The head of a new inquiry into adult education has accused governments worldwide of merely paying lip service to lifelong learning.
Tom Schuller, head of the international education think tank at the Organisation for Economic Co-operation and Development in Paris, said all countries were discussing the challenges of ageing populations and globalisation, but very few were really committed to improving adult education to solve these problems.
He was speaking after his appointment as director of the review of adult education commissioned by Niace, the British adult education organisation. His inquiry is intended to provide an alternative to the Leitch review, which was criticised by some for an overly narrow focus on qualifications.
"Lifelong learning and adult education is something every country says it believes in, but when you test the results it's often rather less convincing," he said.
"Several countries have strategies in some areas, but I wouldn't say any one is the nirvana of lifelong learning. Very few are really committed to lifelong learning to meet these challenges at a strategic level."
The new inquiry has been commissioned in the wake of the loss of about 1.4 million adult students, following the Government's shift in focus to qualifications equivalent to five good GCSEs.
Mr Schuller, who as head of the Centre of Educational Research and Innovation at the OECD examines education systems across the world, said he wanted the inquiry to take a wide view of possible models for adult education.
"We want a broad vision to come out of this review - one that doesn't represent sectional interests, that is exciting and that will have some new ideas.

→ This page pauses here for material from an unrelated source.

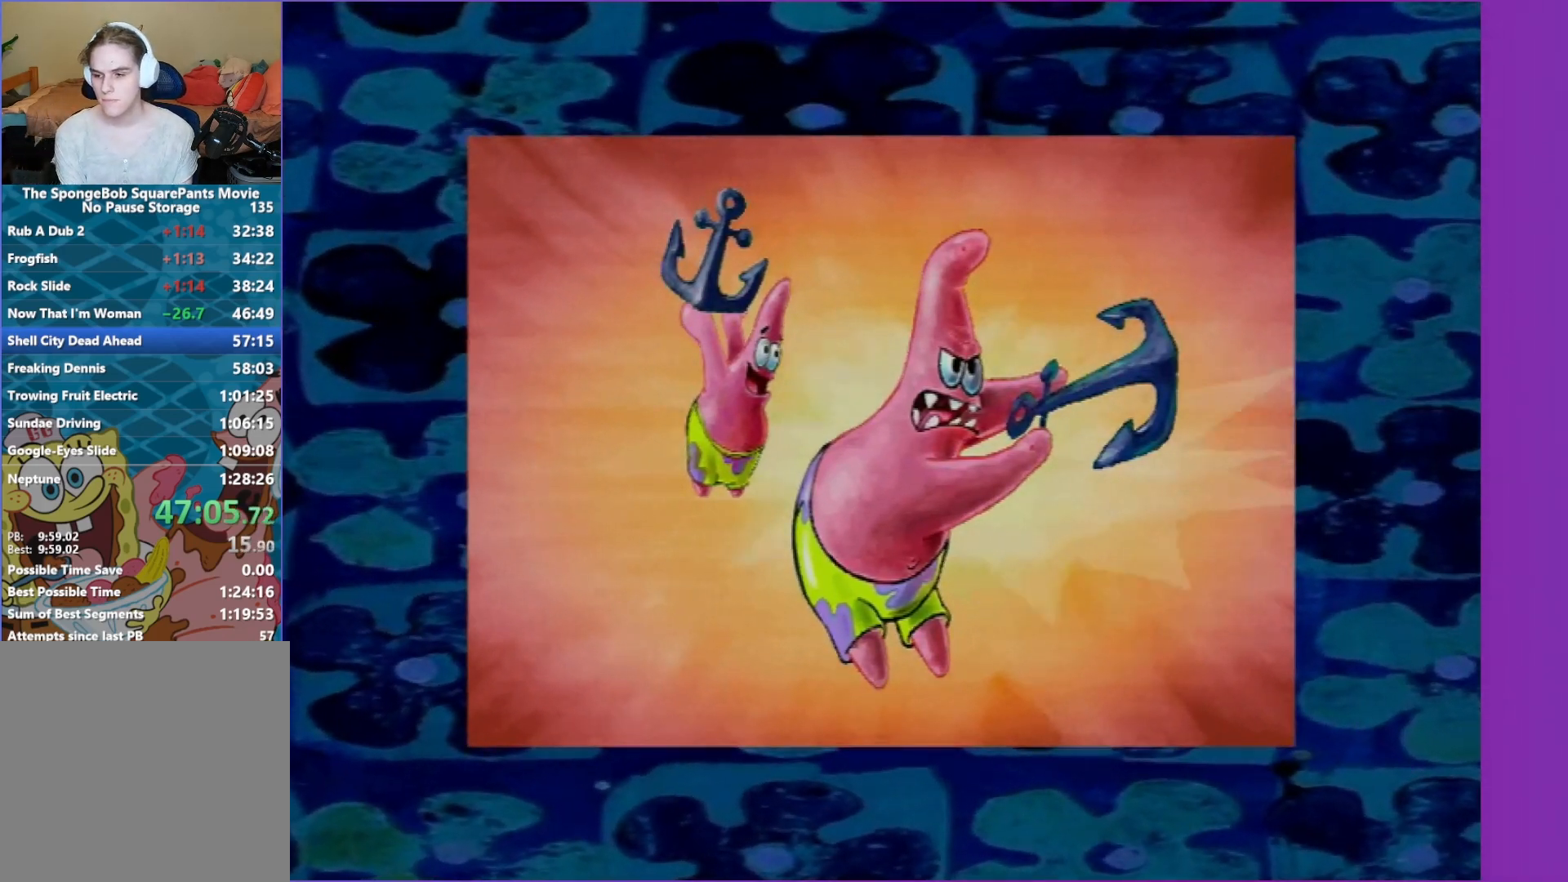
{"buttons": [], "left_stick": "up-right", "right_stick": "center", "events": [[17, "A", "down"], [33, "B", "up"], [83, "A", "up"], [150, "A", "down"], [167, "B", "down"], [283, "A", "up"], [283, "B", "up"]]}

It will link lifelong learning with other areas such as health, as well as the economy etc," he said.
"We want to avoid the simplistic notion that you drive up skills and economic performance just falls into place. We need to look at how skills are used as well as acquired."
Building social networks was also important, he said. "You can have all the skills you want, but if you're not part of networks you can't find a way of applying them."
He acknowledged that in the wake of two reviews of further education and skills - by Sir Andrew Foster and Lord Leitch - there was no guarantee that this inquiry would get ministers' attention.
Mr Schuller, former dean of the faculty of continuing education at Birkbeck, University of London, said he had experienced the same conflicts as colleges between what adults want to learn and what governments want to fund.
"A lot of adults we wanted to bring back into education wouldn't be interested if they were asked to sign up for certification," he said. "There is a tension between accountability and trust locally.
"Some mechanisms for accountability go too far. The UK has been excessively target-oriented and I think the Government acknowledges that, actually."
But Mr Schuller said the experience of other countries showed it was possible to go too far the other way. In Denmark, colleges had near total autonomy and high investment, but had failed to perform well in international comparisons.
"They got a real shock when the results came out," he said. "They thought, `We're a Scandinavian country, investing a lot in education' - but they came out below average. They suddenly realised this attitude wasn't good enough."